Bug 65320 - XWPFDocument cannot read data: embedded images
Summary: XWPFDocument cannot read data: embedded images
Alias: None
Product: POI
Classification: Unclassified
Component: XWPF (show other bugs)
Version: 5.0.0-FINAL
Hardware: PC All
: P2 normal (vote)
Target Milestone: ---
Assignee: POI Developers List
Depends on:
Reported: 2021-05-21 06:45 UTC by Keith Paterson
Modified: 2021-12-26 21:55 UTC (History)
1 user (show)

Example document (11.85 KB, application/vnd.openxmlformats-officedocument.wordprocessingml.document)
2021-05-21 06:46 UTC, Keith Paterson

Note You need to log in before you can comment on or make changes to this bug.
Description Keith Paterson 2021-05-21 06:45:36 UTC
The loading of a document that contains images of type 'image/png;base64' fails. 

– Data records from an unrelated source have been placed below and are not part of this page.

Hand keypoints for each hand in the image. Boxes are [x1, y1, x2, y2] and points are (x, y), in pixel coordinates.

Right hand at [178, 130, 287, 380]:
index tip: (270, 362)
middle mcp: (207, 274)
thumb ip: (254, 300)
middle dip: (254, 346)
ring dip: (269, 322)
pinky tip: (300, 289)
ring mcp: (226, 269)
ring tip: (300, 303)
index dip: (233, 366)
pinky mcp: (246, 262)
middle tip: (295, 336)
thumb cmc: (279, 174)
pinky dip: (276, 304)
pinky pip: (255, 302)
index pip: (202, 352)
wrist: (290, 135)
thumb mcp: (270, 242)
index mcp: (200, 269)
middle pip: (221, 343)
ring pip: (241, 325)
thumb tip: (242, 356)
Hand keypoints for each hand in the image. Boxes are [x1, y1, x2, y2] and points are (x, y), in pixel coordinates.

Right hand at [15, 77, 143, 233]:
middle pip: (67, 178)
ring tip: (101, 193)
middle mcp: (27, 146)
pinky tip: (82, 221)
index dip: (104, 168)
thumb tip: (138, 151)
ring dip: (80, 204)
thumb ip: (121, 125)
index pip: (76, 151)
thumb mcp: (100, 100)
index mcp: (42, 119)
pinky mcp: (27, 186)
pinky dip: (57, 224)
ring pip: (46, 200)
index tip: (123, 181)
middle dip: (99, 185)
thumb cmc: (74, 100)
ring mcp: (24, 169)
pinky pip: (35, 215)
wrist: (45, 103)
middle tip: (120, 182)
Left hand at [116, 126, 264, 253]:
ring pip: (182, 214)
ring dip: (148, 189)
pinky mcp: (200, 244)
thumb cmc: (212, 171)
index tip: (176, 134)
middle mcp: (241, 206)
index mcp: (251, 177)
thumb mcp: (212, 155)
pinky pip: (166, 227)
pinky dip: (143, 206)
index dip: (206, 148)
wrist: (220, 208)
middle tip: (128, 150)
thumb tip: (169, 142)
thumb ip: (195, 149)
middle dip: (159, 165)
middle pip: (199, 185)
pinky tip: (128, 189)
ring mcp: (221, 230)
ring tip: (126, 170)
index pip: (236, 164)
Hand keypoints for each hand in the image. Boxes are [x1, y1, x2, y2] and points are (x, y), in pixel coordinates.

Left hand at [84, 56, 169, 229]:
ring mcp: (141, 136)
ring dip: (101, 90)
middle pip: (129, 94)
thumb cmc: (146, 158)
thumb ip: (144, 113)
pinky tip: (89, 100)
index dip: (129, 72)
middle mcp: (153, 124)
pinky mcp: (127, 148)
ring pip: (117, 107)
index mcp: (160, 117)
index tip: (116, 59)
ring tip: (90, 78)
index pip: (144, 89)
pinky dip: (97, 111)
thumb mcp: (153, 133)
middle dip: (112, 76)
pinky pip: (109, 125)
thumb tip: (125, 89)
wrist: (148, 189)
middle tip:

Caused by: org.apache.poi.openxml4j.exceptions.InvalidFormatException: The specified content type 'image/png;base64' is not compliant with RFC 2616: malformed content type.
	at org.apache.poi.openxml4j.opc.internal.ContentType.<init>(ContentType.java:154)
	at org.apache.poi.openxml4j.opc.ZipPackagePart.<init>(ZipPackagePart.java:83)
	at org.apache.poi.openxml4j.opc.ZipPackage$EntryTriple.register(ZipPackage.java:334)
	at org.apache.poi.openxml4j.opc.ZipPackage.getPartsImpl(ZipPackage.java:291)
	at org.apache.poi.openxml4j.opc.OPCPackage.getParts(OPCPackage.java:742)
	at org.apache.poi.openxml4j.opc.OPCPackage.open(OPCPackage.java:315)
	at org.apache.poi.ooxml.util.PackageHelper.open(PackageHelper.java:47)

There is a stripped down example at https://github.com/Portree-Kid/testdoc
Comment 1 Keith Paterson 2021-05-21 06:46:26 UTC
Created attachment 37872 [details]
Example document
Comment 2 PJ Fanning 2021-10-08 17:55:08 UTC
Noone else has reported a similar issue and the docx [Content_Types].xml just seems wrong. 

<Override PartName="/word/media/rId21.png" ContentType="image/png;base64" />

rId21.png is not base64 encoded - it is a valid png file without base64 encoding

if this was a common issue, I would agree with hacking POI to handle it - but so far, this seems like a bug in whatever app produced the attached docx
Comment 3 Dominik Stadler 2021-12-26 21:55:14 UTC
Sounds like a problem with the application which produces these files. Unless it happens more often, we do not plan to introduce more graceful parsing/handling of such files in Apache POI.